### 設問
a: チャンピオン買収の文章から、「当初はセーターを販売していた」から「ぐ主要ブランドとなっている。」までの部分をすべて一字一句変えずに抜き出しなさい。
b: 次の(i)〜(iii)がチャンピオン買収の文章の内容と合っているかどうかを「はい」か「いいえ」で答え、その判断の決め手となる本文の言葉をそのまま引用しなさい。
(i) 「チャンピオン」はニューヨーク州ロチェスターで設立された。
(ii) 「チャンピオン」は1989年にヘインズブランズに買収された。
(iii) ヘインズブランズの2023年12月期の純損益は黒字だった。
c: チャンピオン買収の文章を、最後の文の後から続けて書きなさい。
### 提示文
2024年6月、米ブランド保有会社のオーセンティック・ブランズ・グループLLC(ABG)は、米ヘインズブランズから「チャンピオン」ブランドを12億ドル(約1920億円)で買収する契約を結んだ。
同社が取得したブランドはプロサッカー選手のデビッド・ベッカムやプロボクサーのモハメド・アリ、俳優のマリリン・モンローといった個人ブランドを含めて77件もある。ABGのブランドM&A戦略は?
ABGが買収した「チャンピオン」は、1919年にサイモン・フェインブルーム兄弟によって「Champion Athleticwear」としてニューヨーク州ロチェスターで設立されたスポーツ衣料品メーカーだった。
当初はセーターを販売していたが、1924年にミシガン大学が同社製のスウェットシャツを採用したのがきっかけとなり、スポーツウェアブランドとして全米で知られることになる。
1989年、「チャンピオン」はサラ・リー・コーポレーションに買収された。2006年にサラ・リーは自社の米国・アジアのアパレルブランド事業を分離して、ヘインズブランズとして上場させた。以来「チャンピオン」ブランドはヘインズブランズ傘下で、Tシャツや下着の「ヘインズ」に次ぐ主要ブランドとなっている。
では、なぜヘインズブランズは有力ブランドの「チャンピオン」をABGに売却したのか。そこにABGのM&A戦略がある。
実はヘインズブランズの業績は低迷しており、2023年12月期の純損益は3912万ドル(約62億5000万円)の赤字だった。2024年3月時点で同社の長期債務は32億3700万ドル(約5170億円)に上っている。
######
### 提示資料
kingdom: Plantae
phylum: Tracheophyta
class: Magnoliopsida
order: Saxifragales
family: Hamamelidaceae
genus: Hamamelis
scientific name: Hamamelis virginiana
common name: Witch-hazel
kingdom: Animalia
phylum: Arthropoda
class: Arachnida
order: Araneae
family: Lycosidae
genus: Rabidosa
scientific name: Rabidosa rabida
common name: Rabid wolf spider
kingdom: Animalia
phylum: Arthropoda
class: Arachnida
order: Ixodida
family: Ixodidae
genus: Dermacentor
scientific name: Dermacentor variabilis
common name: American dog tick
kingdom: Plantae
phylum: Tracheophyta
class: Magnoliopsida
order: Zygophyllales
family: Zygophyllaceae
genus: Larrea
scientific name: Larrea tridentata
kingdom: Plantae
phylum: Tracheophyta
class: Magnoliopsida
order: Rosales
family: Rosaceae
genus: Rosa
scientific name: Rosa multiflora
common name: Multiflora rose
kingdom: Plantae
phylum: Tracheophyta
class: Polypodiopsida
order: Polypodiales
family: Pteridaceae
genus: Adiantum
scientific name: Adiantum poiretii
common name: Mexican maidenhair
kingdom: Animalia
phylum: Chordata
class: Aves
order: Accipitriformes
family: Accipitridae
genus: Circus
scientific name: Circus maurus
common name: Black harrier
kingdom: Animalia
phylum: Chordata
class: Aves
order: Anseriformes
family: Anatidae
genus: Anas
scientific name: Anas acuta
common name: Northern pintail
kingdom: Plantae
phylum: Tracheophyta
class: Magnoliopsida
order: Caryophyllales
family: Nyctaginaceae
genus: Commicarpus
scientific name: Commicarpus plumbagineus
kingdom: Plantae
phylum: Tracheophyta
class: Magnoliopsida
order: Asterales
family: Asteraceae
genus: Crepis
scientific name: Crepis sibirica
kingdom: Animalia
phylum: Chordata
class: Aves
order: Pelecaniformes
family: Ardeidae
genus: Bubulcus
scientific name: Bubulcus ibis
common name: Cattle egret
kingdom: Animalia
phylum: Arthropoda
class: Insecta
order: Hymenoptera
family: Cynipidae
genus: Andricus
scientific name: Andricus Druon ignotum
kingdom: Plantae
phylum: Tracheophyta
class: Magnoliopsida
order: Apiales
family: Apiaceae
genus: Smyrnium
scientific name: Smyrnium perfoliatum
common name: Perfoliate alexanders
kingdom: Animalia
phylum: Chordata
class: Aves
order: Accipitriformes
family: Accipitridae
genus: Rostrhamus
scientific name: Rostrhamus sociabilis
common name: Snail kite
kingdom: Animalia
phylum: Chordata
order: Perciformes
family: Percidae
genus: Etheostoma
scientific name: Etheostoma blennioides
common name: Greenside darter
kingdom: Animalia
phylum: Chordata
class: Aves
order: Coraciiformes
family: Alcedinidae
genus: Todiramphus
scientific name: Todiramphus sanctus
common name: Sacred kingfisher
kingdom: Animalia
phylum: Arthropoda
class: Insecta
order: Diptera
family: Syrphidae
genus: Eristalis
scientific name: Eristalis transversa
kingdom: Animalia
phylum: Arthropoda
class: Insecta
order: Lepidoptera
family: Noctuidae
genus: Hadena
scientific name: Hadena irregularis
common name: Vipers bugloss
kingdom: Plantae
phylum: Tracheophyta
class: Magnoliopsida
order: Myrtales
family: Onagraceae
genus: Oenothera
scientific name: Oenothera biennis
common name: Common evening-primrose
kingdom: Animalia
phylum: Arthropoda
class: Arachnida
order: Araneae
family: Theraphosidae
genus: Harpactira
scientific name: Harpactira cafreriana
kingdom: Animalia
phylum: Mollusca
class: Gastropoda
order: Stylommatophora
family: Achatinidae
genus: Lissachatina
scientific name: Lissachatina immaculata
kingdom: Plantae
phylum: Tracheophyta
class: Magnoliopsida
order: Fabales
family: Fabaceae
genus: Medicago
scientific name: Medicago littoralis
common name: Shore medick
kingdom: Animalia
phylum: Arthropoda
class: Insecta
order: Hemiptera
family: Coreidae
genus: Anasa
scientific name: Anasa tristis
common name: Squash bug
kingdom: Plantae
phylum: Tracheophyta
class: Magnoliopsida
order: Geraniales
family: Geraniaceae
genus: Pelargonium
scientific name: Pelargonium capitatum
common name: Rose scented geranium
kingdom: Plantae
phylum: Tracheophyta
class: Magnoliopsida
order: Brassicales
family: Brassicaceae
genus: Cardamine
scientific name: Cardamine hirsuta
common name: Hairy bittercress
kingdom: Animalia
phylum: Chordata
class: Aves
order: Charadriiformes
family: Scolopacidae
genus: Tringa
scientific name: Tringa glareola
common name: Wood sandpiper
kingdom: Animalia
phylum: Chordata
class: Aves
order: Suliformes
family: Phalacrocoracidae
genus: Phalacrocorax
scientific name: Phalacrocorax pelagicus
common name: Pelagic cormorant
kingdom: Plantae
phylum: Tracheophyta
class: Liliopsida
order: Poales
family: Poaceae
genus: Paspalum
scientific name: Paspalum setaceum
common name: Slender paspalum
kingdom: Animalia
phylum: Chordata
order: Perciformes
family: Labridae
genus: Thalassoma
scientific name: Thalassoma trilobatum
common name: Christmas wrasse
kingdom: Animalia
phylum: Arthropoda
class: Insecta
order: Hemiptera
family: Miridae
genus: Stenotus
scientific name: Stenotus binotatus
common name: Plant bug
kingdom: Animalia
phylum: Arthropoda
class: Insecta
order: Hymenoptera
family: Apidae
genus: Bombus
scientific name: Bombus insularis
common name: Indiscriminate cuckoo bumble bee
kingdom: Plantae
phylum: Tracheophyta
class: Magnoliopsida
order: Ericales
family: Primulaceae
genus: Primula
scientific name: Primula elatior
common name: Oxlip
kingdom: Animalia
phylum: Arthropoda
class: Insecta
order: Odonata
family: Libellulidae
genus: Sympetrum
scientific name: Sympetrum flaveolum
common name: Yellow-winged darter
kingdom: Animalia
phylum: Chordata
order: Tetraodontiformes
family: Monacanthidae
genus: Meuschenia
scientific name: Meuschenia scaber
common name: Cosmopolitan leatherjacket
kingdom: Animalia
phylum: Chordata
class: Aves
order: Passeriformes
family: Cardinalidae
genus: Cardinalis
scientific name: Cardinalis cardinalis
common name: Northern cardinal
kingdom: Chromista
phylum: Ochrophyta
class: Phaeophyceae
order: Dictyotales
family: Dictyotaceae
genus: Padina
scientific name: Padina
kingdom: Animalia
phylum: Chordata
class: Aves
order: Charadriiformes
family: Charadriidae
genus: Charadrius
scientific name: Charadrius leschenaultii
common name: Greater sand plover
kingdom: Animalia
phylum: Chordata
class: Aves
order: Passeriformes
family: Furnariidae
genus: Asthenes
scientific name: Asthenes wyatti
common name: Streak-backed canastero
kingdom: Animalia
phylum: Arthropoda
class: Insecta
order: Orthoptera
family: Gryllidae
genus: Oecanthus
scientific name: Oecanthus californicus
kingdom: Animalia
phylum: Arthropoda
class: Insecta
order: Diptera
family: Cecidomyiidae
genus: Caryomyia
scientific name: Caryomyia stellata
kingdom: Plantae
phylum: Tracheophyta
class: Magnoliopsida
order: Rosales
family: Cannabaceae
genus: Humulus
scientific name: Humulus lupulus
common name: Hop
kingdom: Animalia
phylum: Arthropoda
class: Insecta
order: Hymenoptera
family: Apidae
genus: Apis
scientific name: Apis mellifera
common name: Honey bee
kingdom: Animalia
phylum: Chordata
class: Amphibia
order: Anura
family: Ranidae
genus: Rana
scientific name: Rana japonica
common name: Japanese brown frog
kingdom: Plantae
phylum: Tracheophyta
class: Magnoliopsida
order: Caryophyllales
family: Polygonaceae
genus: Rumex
######
### 解答
a:
当初はセーターを販売していたが、1924年にミシガン大学が同社製のスウェットシャツを採用したのがきっかけとなり、スポーツウェアブランドとして全米で知られることになる。
1989年、「チャンピオン」はサラ・リー・コーポレーションに買収された。2006年にサラ・リーは自社の米国・アジアのアパレルブランド事業を分離して、ヘインズブランズとして上場させた。以来「チャンピオン」ブランドはヘインズブランズ傘下で、Tシャツや下着の「ヘインズ」に次ぐ主要ブランドとなっている。

b:
(i) はい。「ニューヨーク州ロチェスターで設立されたスポーツ衣料品メーカーだった」
(ii) いいえ。「サラ・リー・コーポレーションに買収された」
(iii) いいえ。「3912万ドル(約62億5000万円)の赤字だった」

c:
中でも「チャンピオン」の不振は深刻で、2023年10~12月期(第4四半期)のグローバル売上高は前年同期比23%減、直近の2024年1~3月期(第1四半期)は同26%減と落ち込みが止まらない。ABGは業績不振のヘインズブランズから「お荷物」の「チャンピオン」を買収したわけだ。
だから世界的なスポーツ衣料ブランドにもかかわらず、12億ドルというリーズナブルな価格で買収できたのである。
こうした「安値買い」はABGの得意技と言える。2019年には同年に倒産した米高級百貨店チェーンの「バーニーズ ニューヨーク」を2億6400万ドル(約422億円)で買収。このようにABGは経営破綻した名門ブランドを次々と傘下に入れ、仏LVMH(モエ・ヘネシー・ルイ・ヴィトン)と並ぶブランド保有会社となっている。
ただ、ABGは事業再生型M&Aが主力であり、LVMHが米ティファニーが約162億ドル(約2兆5875億円)を買収するなど超一流ブランドを高額で取得しているのとは対象的だ。ニデックの永守重信会長兼CEOの「安く買って、大きく育てる」手法に近い。
とはいえ、ABGも高額M&Aに手を出すこともある。2021年に独アディダスからシューズなどスポーツ用品の「リーボック」を25億ドル(約3990億円)で買収した。ABGとしては過去最大のM&Aだ。
しかし、アディダスは2006年にリーボックを38億ドル(約6068億円)で買収しており、ABGが割安な価格で取得したことに変わりはない。
他社と提携して買収しているのもABGの特徴だ。ショッピングモールやアウトレットモールなどの不動産投資信託を手がける米サイモン・プロパティ・グループとのアライアンスによるM&Aがそれ。
1818年創業で世界最古の紳士服店と言われる米ブルックス・ブラザーズは、コロナ禍に伴う販売不振で2020年に倒産。ABGはサイモン・プロパティとの合弁会社であるスパークグループを介して、ブルックス・ブラザーズを3億2500万ドル(約519億円)で買収している。
2019年に倒産した「フォーエバー21」を、2020年にサイモン、米ブルックフィールド・プロパティーズとの3社によるコンソーシアムが総額8100万ドル(約129億円)で買収。ABGは知的財産(IP)と事業の37.5%を取得した。サイモンは同じく37.5%、ブルックフィールドは25%を取得している。
2009年に倒産したカジュアル・アウトドア衣料の「エディ・バウアー」も、2021年にプライベートエクイティー(PE)ファンドの米ゴールデンゲートキャピタルから、スパークと共同で買収した。金額は非公開だが、ABGがブランドのIPを、スパークがブランド事業を、それぞれ承継したという。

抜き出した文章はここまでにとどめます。